Hewlett-Packard Co. is bidding $1.5 billion for data storage provider 3Par Inc., offering 33 percent more than what rival Dell Inc. agreed to pay for the company just a week earlier.
The tussle for control of 3Par comes as both HP and Dell have been looking to expand beyond personal computers in search of bigger profits. The company they both want to buy provides products for organizing data on corporate servers. Those tools could help either company go deeper into "cloud computing," the growing practice of offering software on a subscription basis over the Internet.
The offer announced Monday raised questions about the direction HP is taking since CEO Mark Hurd was forced to resign earlier this month.

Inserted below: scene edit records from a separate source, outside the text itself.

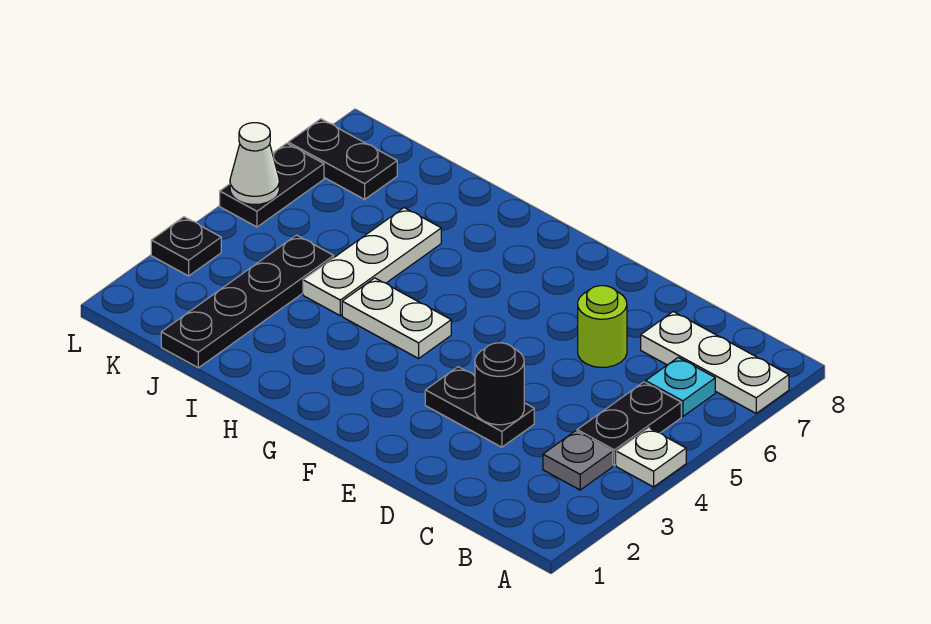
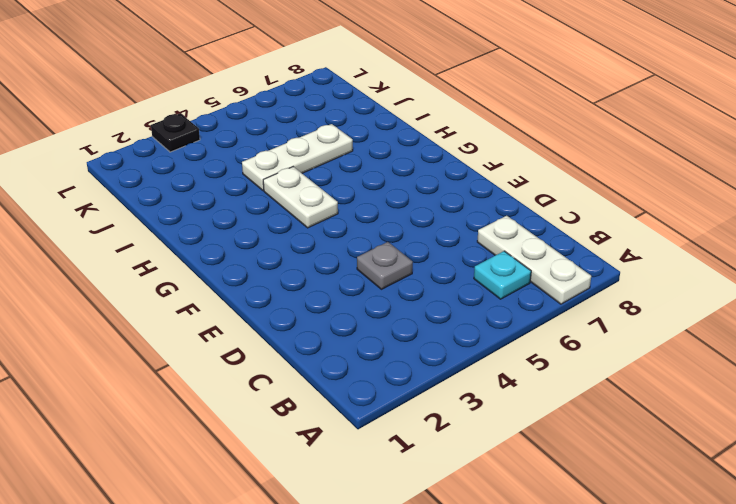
grey 1x1 plate [357,242,413,289] -> grey 1x1 plate moved to [543,431,613,490]
none -> white 1x1 plate [616,428,686,487]
none -> black 1x2 plate [577,382,681,465]
none -> black 1x2 plate [425,367,534,447]

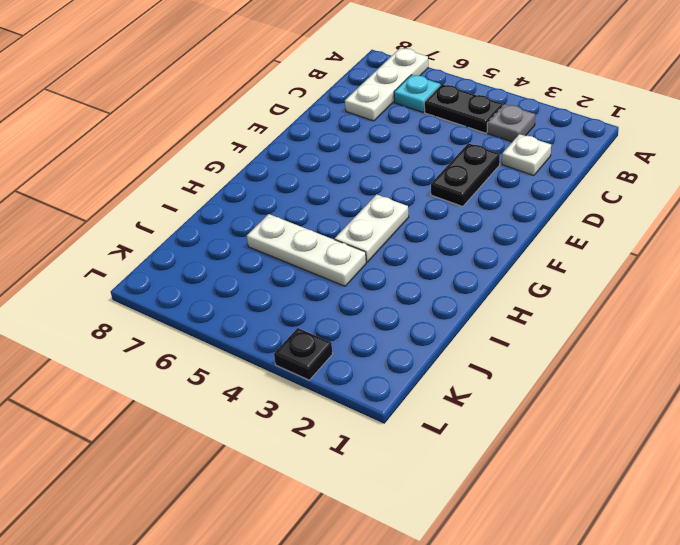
white 1x1 plate [502,134,551,176] -> white 1x1 plate moved to [616,428,686,487]
none -> lime 1x1 round brick [578,286,627,367]
none -> black 1x4 plate [161,235,334,368]
none -> black 1x2 plate [288,119,397,199]

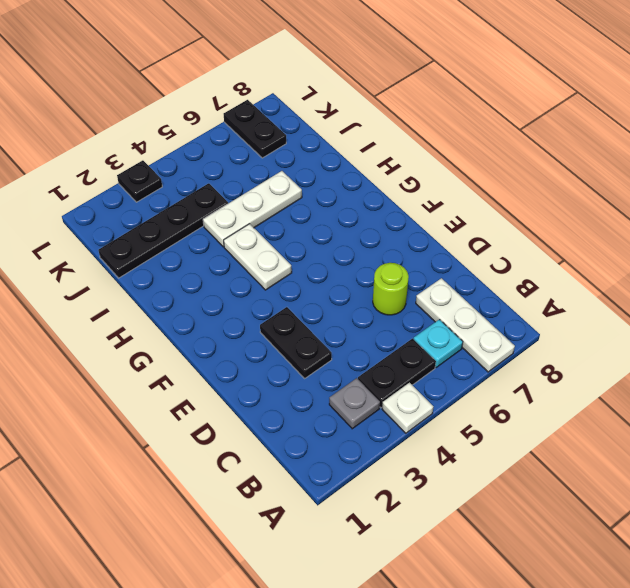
none -> black 1x2 plate [220,143,324,227]
none -> black 1x1 round brick [475,343,524,425]
none -> white 1x1 cone [230,123,279,205]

Hurd was pushed out for filing inaccurate expense reports for his dinners and other outings with a former HP marketing contractor.

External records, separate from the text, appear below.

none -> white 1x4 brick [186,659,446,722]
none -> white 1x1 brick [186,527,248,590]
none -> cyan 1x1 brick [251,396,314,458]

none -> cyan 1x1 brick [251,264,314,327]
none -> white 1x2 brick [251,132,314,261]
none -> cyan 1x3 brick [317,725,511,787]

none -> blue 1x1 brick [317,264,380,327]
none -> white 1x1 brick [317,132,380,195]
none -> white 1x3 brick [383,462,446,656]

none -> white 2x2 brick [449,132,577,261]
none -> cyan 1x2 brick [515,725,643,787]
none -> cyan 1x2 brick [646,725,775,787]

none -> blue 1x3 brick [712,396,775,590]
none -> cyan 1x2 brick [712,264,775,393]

Faced with questions about why HP only made an offer for 3Par after Dell jumped in last week with a bid for $1.13 billion, company executives declined to say exactly how long they have been considering the deal, or whether Hurd had been in favor of it.

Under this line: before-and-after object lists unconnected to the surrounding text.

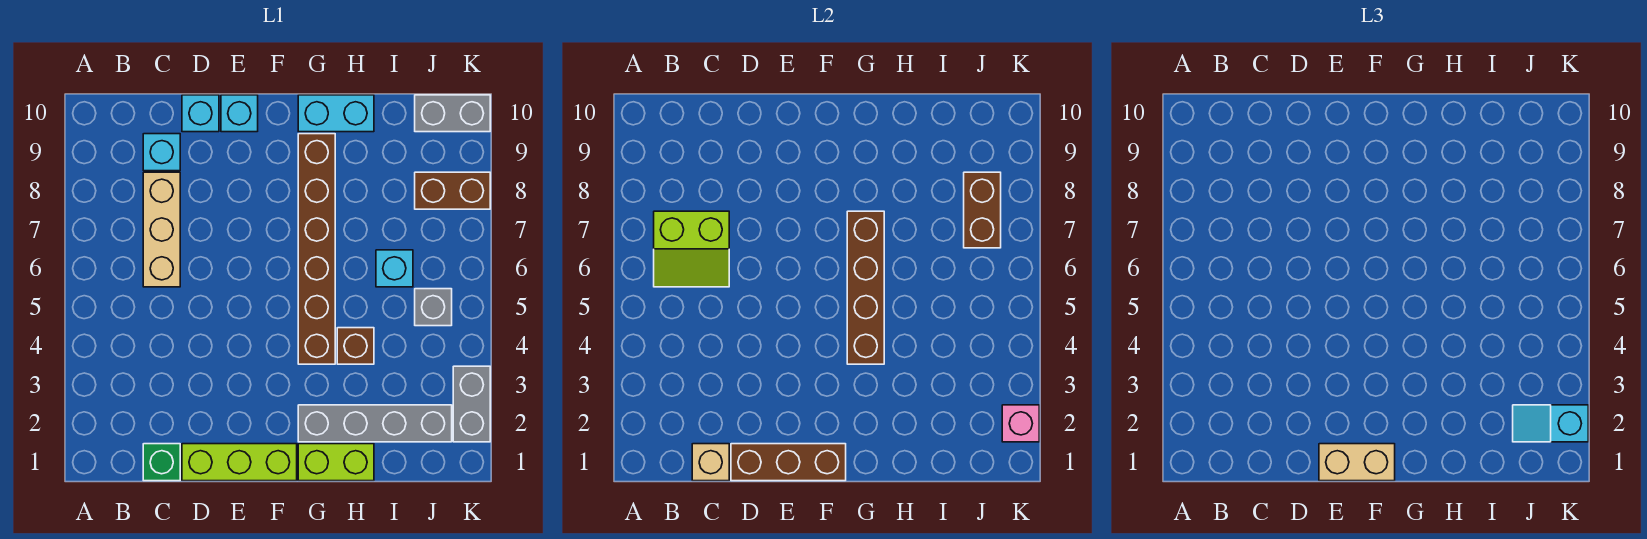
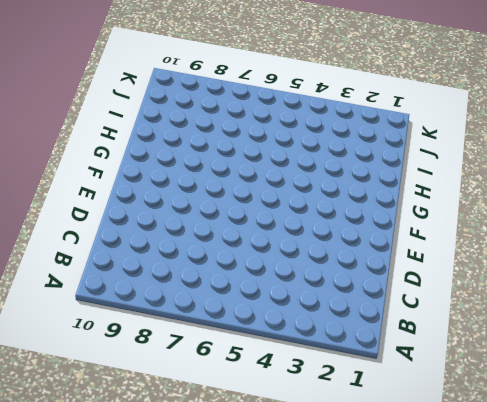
none -> green 1x1 brick [143,444,180,481]
none -> tan 1x3 brick [143,172,180,287]
none -> cyan 1x1 brick [143,134,180,171]

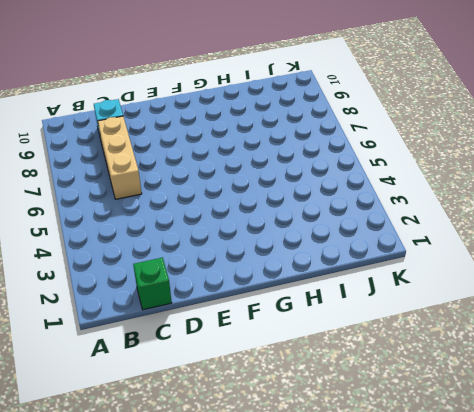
none -> lime 1x3 brick [182,444,297,481]
none -> cyan 1x1 brick [182,95,219,132]
none -> cyan 1x1 brick [221,95,258,132]

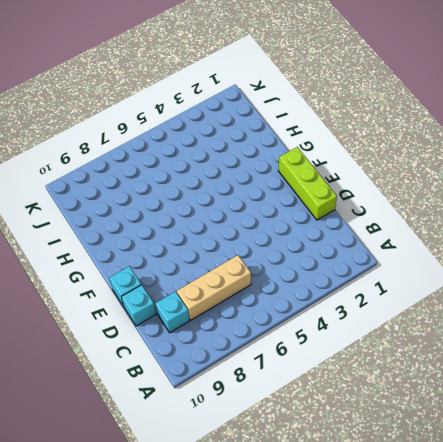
none -> green 1x1 brick [143,444,180,481]
none -> lime 1x2 brick [298,444,374,481]
none -> grey 1x4 brick [298,405,452,442]

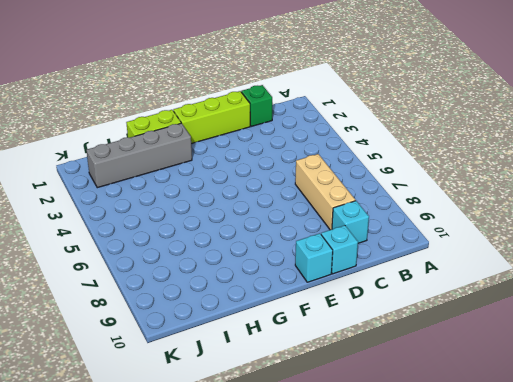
none -> brown 1x6 brick [298,134,335,364]
none -> cyan 1x2 brick [298,95,374,132]
none -> brown 1x1 brick [337,328,374,364]

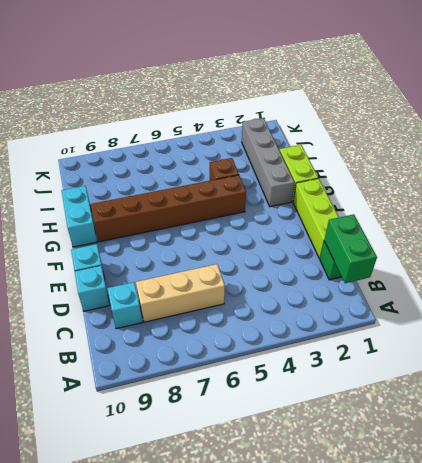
green 1x2 brick [324,214,377,283] -> tan 1x1 brick [692,444,729,481]
none -> cyan 1x1 brick [376,250,413,287]
none -> grey 1x1 brick [415,289,452,326]
none -> brown 1x2 brick [415,172,490,209]

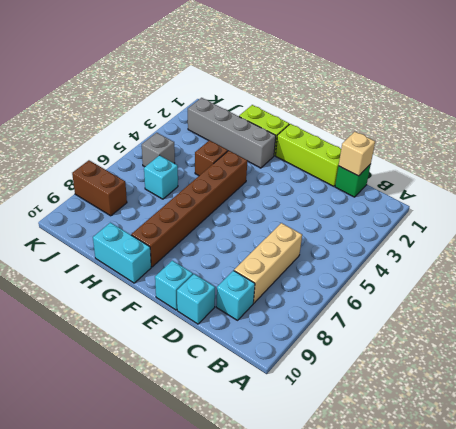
none -> grey 1x2 brick [415,95,490,132]
none -> grey 1x2 brick [453,366,490,442]
none -> lime 2x2 slope [654,211,729,287]

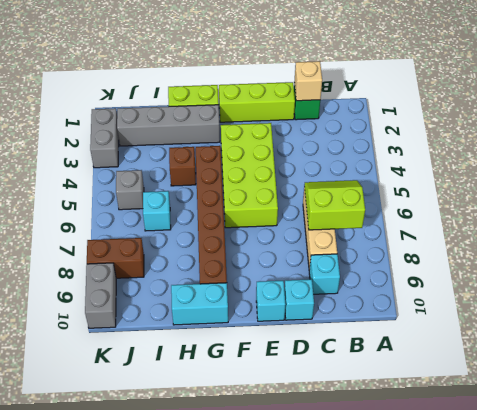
lime 2x4 brick [221,123,278,228] -> none
grey 1x2 brick [85,263,116,328] -> grey 1x2 brick turned to [415,95,490,132]
none -> brown 1x3 brick [731,444,846,481]
none -> brown 1x4 brick [847,211,884,364]
none -> brown 1x2 brick [964,172,1001,248]

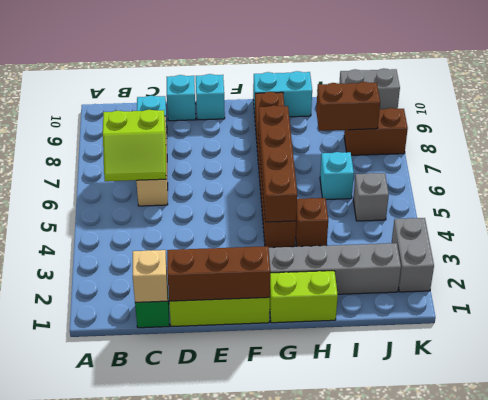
brown 1x2 brick [316,82,380,131] -> brown 1x2 brick turned to [964,172,1001,248]
none -> pink 1x1 brick [1002,405,1039,442]
none -> tan 1x2 brick [1319,444,1395,481]
none -> cyan 1x2 slope [1513,405,1588,442]

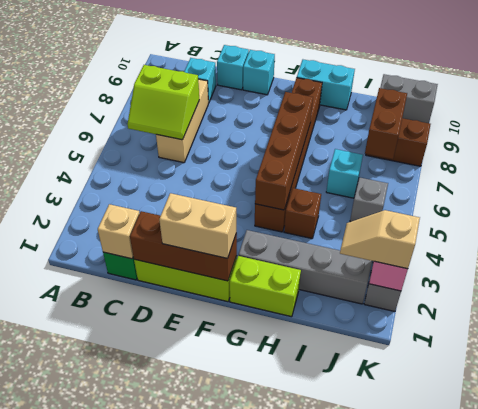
tan 1x2 slope [340,210,420,269] -> cyan 1x2 slope [1513,405,1588,442]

HP Executive Vice President Dave Donatelli indicated that HP had made a previous offer, but would go only as far as saying, "We've been working on this deal for some time."
HP's bid of $24 per share represents a 33 percent increase over Dell's offer last Monday of $18 per share, which itself had been 87 percent premium over the company's most recent closing price at the time. Including debt, HP valued the deal at about $1.6 billion.
HP, based in Palo Alto, Calif., is the world's biggest computer maker, with Dell trailing at No. 2. But HP has gone further than Dell in stretching beyond the PC market. PC sales made up less than a third of HP's annual revenue of $116 billion during the most recent fiscal year, while they account for more than half of revenue at Dell.
With the acquisition of 3Par, which is based in Fremont, Calif., HP would add to a data storage business that makes up about 13 percent of its revenue.
The software 3Par offers is designed to maximize available space on data storage hardware — a cost-cutting step — by using a technique called "thin provisioning," by which extra capacity can be added as needed.
HP executives cast the acquisition as adding to the one-stop-shop it is building for customers across a broad set of technologies, including data storage, network equipment and servers. The most recent deal in that effort was HP's $2.7 billion acquisition this past April of 3Com Corp., which makes routers and switches that direct Internet and other data traffic.
"Customers want to buy from fewer larger companies that they trust," Donatelli told analysts on a conference call.